▸ Extrait présenté

+++

Les Premiers ministres français peuvent être classés en deux catégories : ceux qui s’intéressent aux enjeux écologiques (ils se font rares ces dernières années) et ceux qui n’en ont cure (on les a davantage observés). Michel Barnier, membre du parti de droite Les Républicains, fait étonnamment partie de la première catégorie. L’homme de 73 ans a été nommé à Matignon par Emmanuel Macron le 5 septembre, et ce, alors que son parti est arrivé en quatrième position du scrutin, avec seulement 47 sièges (sur 577) à l’Assemblée nationale.
Malgré des positions libérales sur l’économie, Michel Barnier n’hésite pas à affirmer depuis des années que l’écologie est un sujet de la plus haute importance, qui doit être davantage pris en compte par sa famille politique. « L’écologie n’est pas une lubie de quelques scientifiques, déclarait-il en octobre 2021, alors qu’il était candidat à la primaire des Républicains, avant d’être battu par Valérie Pécresse. Ce n’est pas une mode. Ce n’est pas la propriété d’un groupe, d’un clan ou d’un parti politique. La droite républicaine et le centre doivent avoir une vision, une ambition, un engagement [sur l’écologie et le changement climatique]. »

+++

▸ Les données
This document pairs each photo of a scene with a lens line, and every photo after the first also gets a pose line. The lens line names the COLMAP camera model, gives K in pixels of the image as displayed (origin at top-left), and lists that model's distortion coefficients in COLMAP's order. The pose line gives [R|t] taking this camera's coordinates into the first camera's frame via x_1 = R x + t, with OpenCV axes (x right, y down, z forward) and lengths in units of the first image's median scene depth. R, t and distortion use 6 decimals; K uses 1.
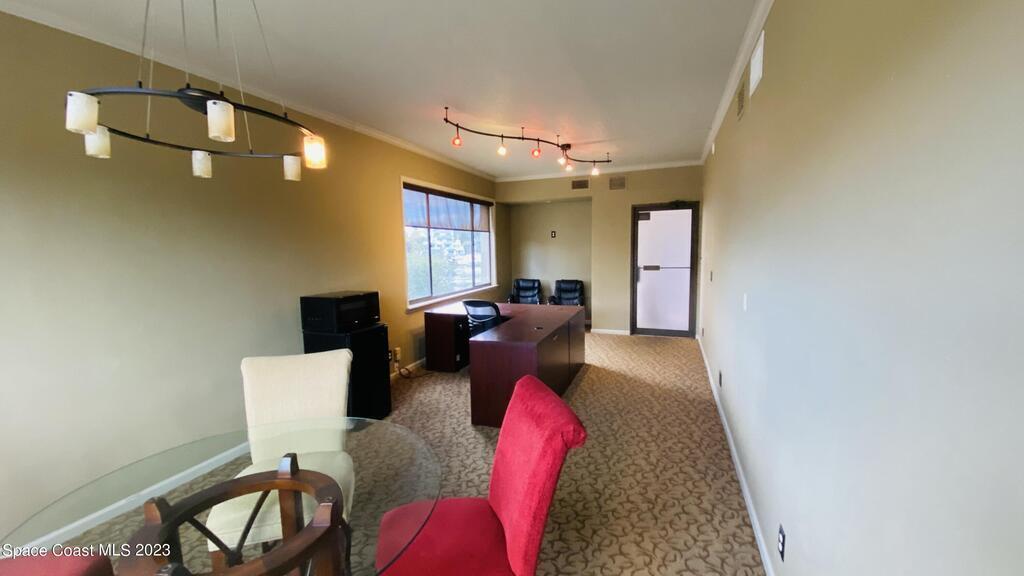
lens RADIAL K [[417.5, 0, 510.7], [0, 417.5, 291.7], [0, 0, 1]] dist [-0.000294, -0.000031]
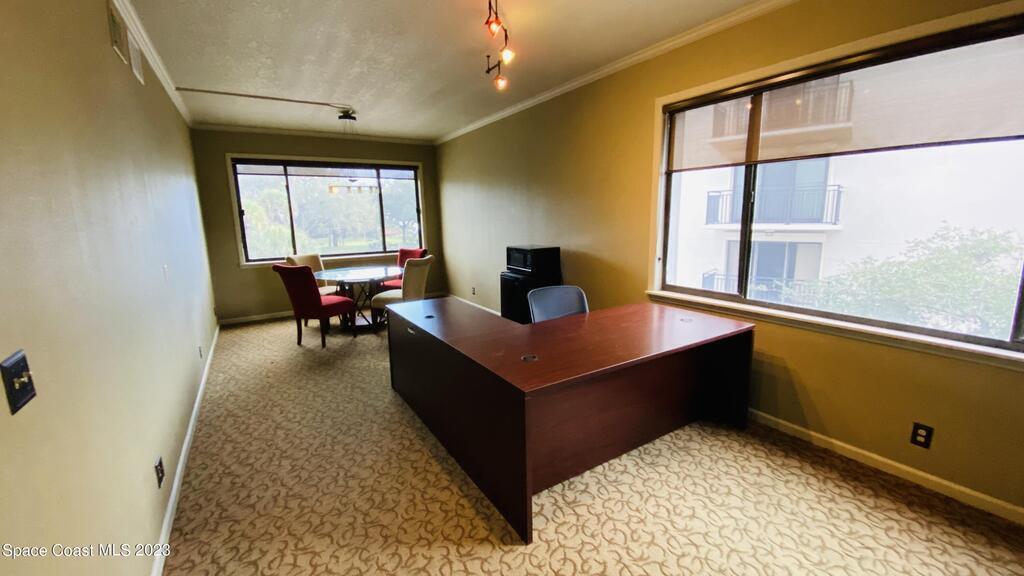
lens RADIAL K [[417.5, 0, 511.2], [0, 417.5, 283.0], [0, 0, 1]] dist [-0.000294, -0.000031]
pose [[-0.606164, 0.178950, -0.774947, 0.606678], [-0.048714, 0.964176, 0.260750, -0.199388], [0.793847, 0.195808, -0.575731, 1.645552]]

+++

▸ Votre tâche
Poursuivez le texte sur Michel Barnier et l’écologie après sa dernière phrase.

▸ Réponse ci-dessous
Son intérêt pour ces sujets ne date pas d’hier. Dès 1971, Michel Barnier a travaillé au sein du cabinet du tout Premier ministre de l’Environnement en France, Robert Poujade — le président de la République était alors Georges Pompidou. Plus tard, de 1978 à 1993 — sous Valéry Giscard d’Estaing puis François Mitterrand —, Michel Barnier a été député, et rapporteur du budget de l’environnement en tant que membre de la commission des finances. En 1990, il a publié l’ouvrage Le Défi écologique, chacun pour tous.
Une appétence, sincère, qui lui a valu d’être moqué dans son propre camp. « Beaucoup ricanaient : “Michel, c’est cui-cui les petits oiseaux” », rapporte un de ses anciens collaborateurs, cité dans le journal Le Monde. Jusqu’au jour où Michel Barnier est devenu ministre de l’Environnement, de 1993 à 1995, toujours sous François Mitterrand.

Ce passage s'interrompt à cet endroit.